Karen Armstrong

Karen Armstrong.

On the Bible. Books that Shook the World.
NSW: Crows Nest. Allen & Unwin, 2007.



Karen Armstrong is regarded as one of the world’s leading historians of religion. Many will already know of her writings, especially the extremely popular A History of God. I expect this book to also become very popular with readers.

In this book, which is part of a series on famous or important books which have had a major influence in the world, Armstrong traces the history of the Bible’s usage over the generations, beginning with the (Hebrew scriptures) Torah through to Modernity (most readable and helpful in light of our current faddish flirting with fundamentalism and neo-orthodoxy) – in eight well-written, thoughtful chapters.


Then, the Glossary, Index and Notes, covering 71 pages, is a goldmine of information and references.

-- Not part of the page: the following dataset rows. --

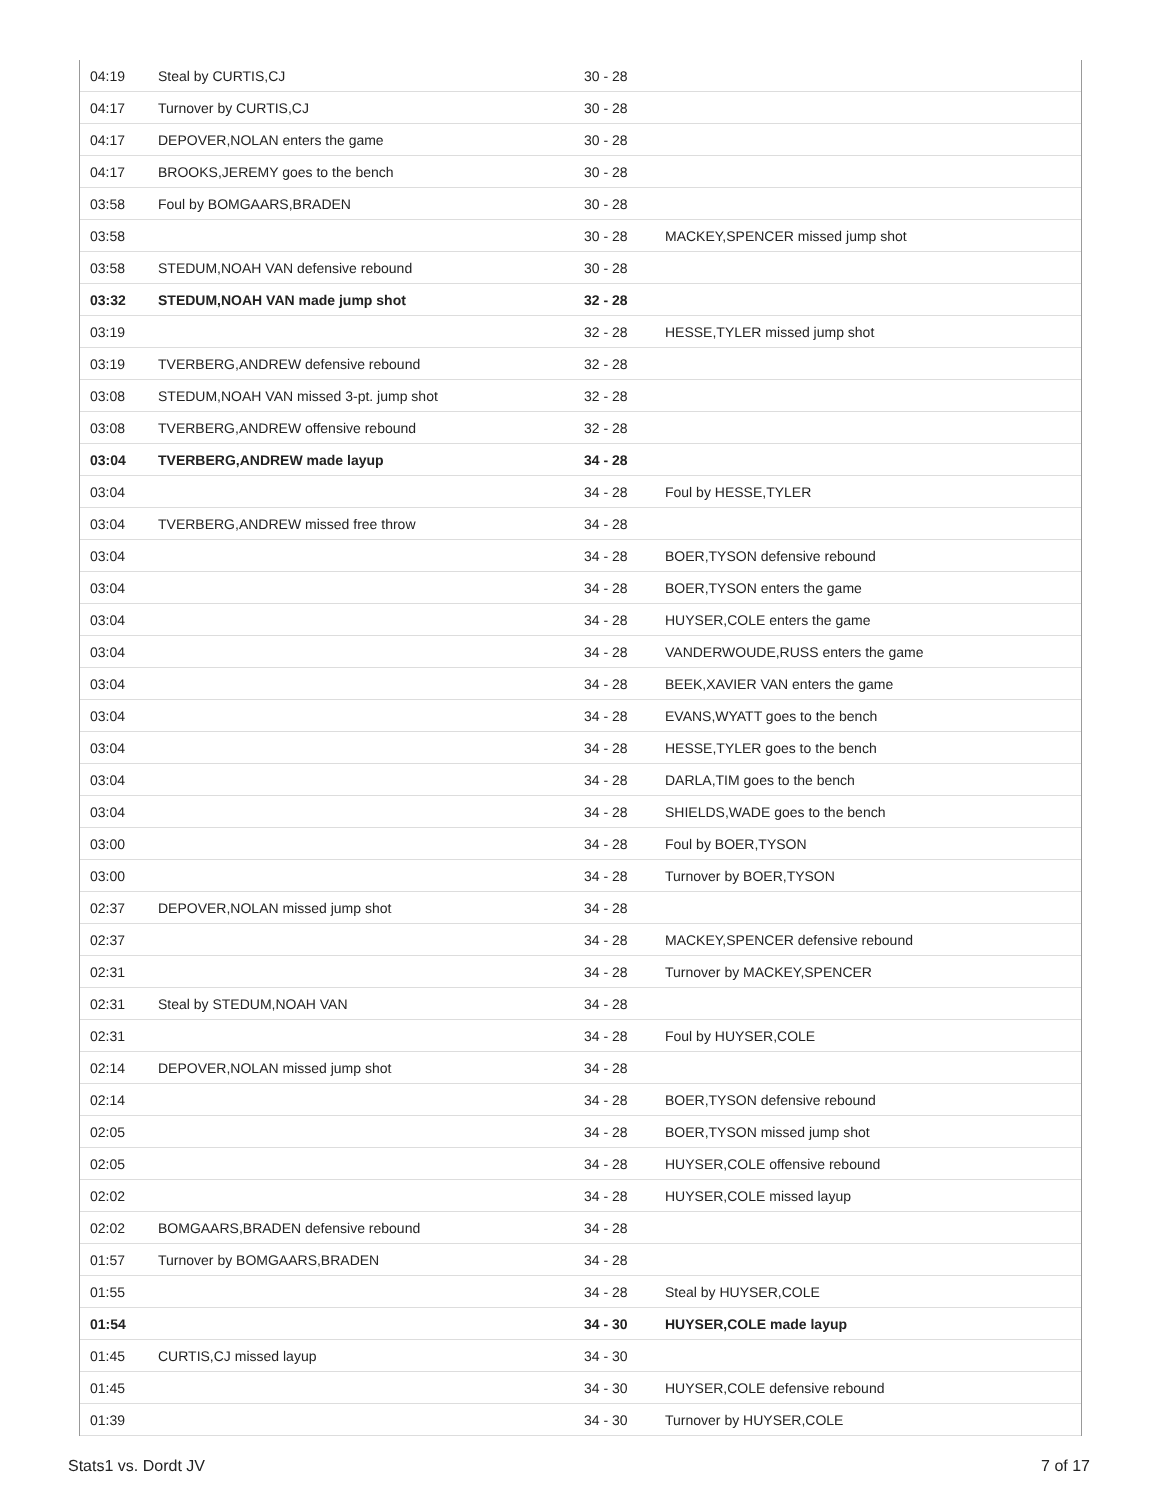| 04:19 | Steal by CURTIS,CJ | 30 - 28 | |
| 04:17 | Turnover by CURTIS,CJ | 30 - 28 | |
| 04:17 | DEPOVER,NOLAN enters the game | 30 - 28 | |
| 04:17 | BROOKS,JEREMY goes to the bench | 30 - 28 | |
| 03:58 | Foul by BOMGAARS,BRADEN | 30 - 28 | |
| 03:58 | | 30 - 28 | MACKEY,SPENCER missed jump shot |
| 03:58 | STEDUM,NOAH VAN defensive rebound | 30 - 28 | |
| 03:32 | STEDUM,NOAH VAN made jump shot | 32 - 28 | |
| 03:19 | | 32 - 28 | HESSE,TYLER missed jump shot |
| 03:19 | TVERBERG,ANDREW defensive rebound | 32 - 28 | |
| 03:08 | STEDUM,NOAH VAN missed 3-pt. jump shot | 32 - 28 | |
| 03:08 | TVERBERG,ANDREW offensive rebound | 32 - 28 | |
| 03:04 | TVERBERG,ANDREW made layup | 34 - 28 | |
| 03:04 | | 34 - 28 | Foul by HESSE,TYLER |
| 03:04 | TVERBERG,ANDREW missed free throw | 34 - 28 | |
| 03:04 | | 34 - 28 | BOER,TYSON defensive rebound |
| 03:04 | | 34 - 28 | BOER,TYSON enters the game |
| 03:04 | | 34 - 28 | HUYSER,COLE enters the game |
| 03:04 | | 34 - 28 | VANDERWOUDE,RUSS enters the game |
| 03:04 | | 34 - 28 | BEEK,XAVIER VAN enters the game |
| 03:04 | | 34 - 28 | EVANS,WYATT goes to the bench |
| 03:04 | | 34 - 28 | HESSE,TYLER goes to the bench |
| 03:04 | | 34 - 28 | DARLA,TIM goes to the bench |
| 03:04 | | 34 - 28 | SHIELDS,WADE goes to the bench |
| 03:00 | | 34 - 28 | Foul by BOER,TYSON |
| 03:00 | | 34 - 28 | Turnover by BOER,TYSON |
| 02:37 | DEPOVER,NOLAN missed jump shot | 34 - 28 | |
| 02:37 | | 34 - 28 | MACKEY,SPENCER defensive rebound |
| 02:31 | | 34 - 28 | Turnover by MACKEY,SPENCER |
| 02:31 | Steal by STEDUM,NOAH VAN | 34 - 28 | |
| 02:31 | | 34 - 28 | Foul by HUYSER,COLE |
| 02:14 | DEPOVER,NOLAN missed jump shot | 34 - 28 | |
| 02:14 | | 34 - 28 | BOER,TYSON defensive rebound |
| 02:05 | | 34 - 28 | BOER,TYSON missed jump shot |
| 02:05 | | 34 - 28 | HUYSER,COLE offensive rebound |
| 02:02 | | 34 - 28 | HUYSER,COLE missed layup |
| 02:02 | BOMGAARS,BRADEN defensive rebound | 34 - 28 | |
| 01:57 | Turnover by BOMGAARS,BRADEN | 34 - 28 | |
| 01:55 | | 34 - 28 | Steal by HUYSER,COLE |
| 01:54 | | 34 - 30 | HUYSER,COLE made layup |
| 01:45 | CURTIS,CJ missed layup | 34 - 30 | |
| 01:45 | | 34 - 30 | HUYSER,COLE defensive rebound |
| 01:39 | | 34 - 30 | Turnover by HUYSER,COLE |
Stats1 vs. Dordt JV 7 of 17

Finally, and this is where I want to end this review – with Armstrong’s own thoughts – is her Epilogue. It is here I hope many in the Uniting Church will find both informative and helpful, and as she says, a way forward. Let me offer some of those thoughts in note form:

• many modern assumptions about the Bible are incorrect;

• the Bible did not encourage slavish conformity;

• it has been suspicious of orthodoxy since the time of the prophets;

• the modern habit of quoting proof-texts to legitimise policies and rulings is out of key with interpretive tradition;

• there is a great deal of violence in the Bible – far more than in the Qu’ran.


And now this direct quote: “The Bible is in danger of becoming a dead or an irrelevant letter; it is being distorted by claims for its literal infallibility; it is derided – often unfairly – by secular fundamentalists; it is also becoming a toxic arsenal that fuels hatred and sterile polemic. The development of a more compassionate hermeneutics could provide an important counter-narrative in our discordant world” (Pg:229).


This is an important book about an important book by an important scholar.  Worthy of an active lending place in all parish/congregation libraries, ahead of some of the stuff we often find on those dusty, out-of-date shelves!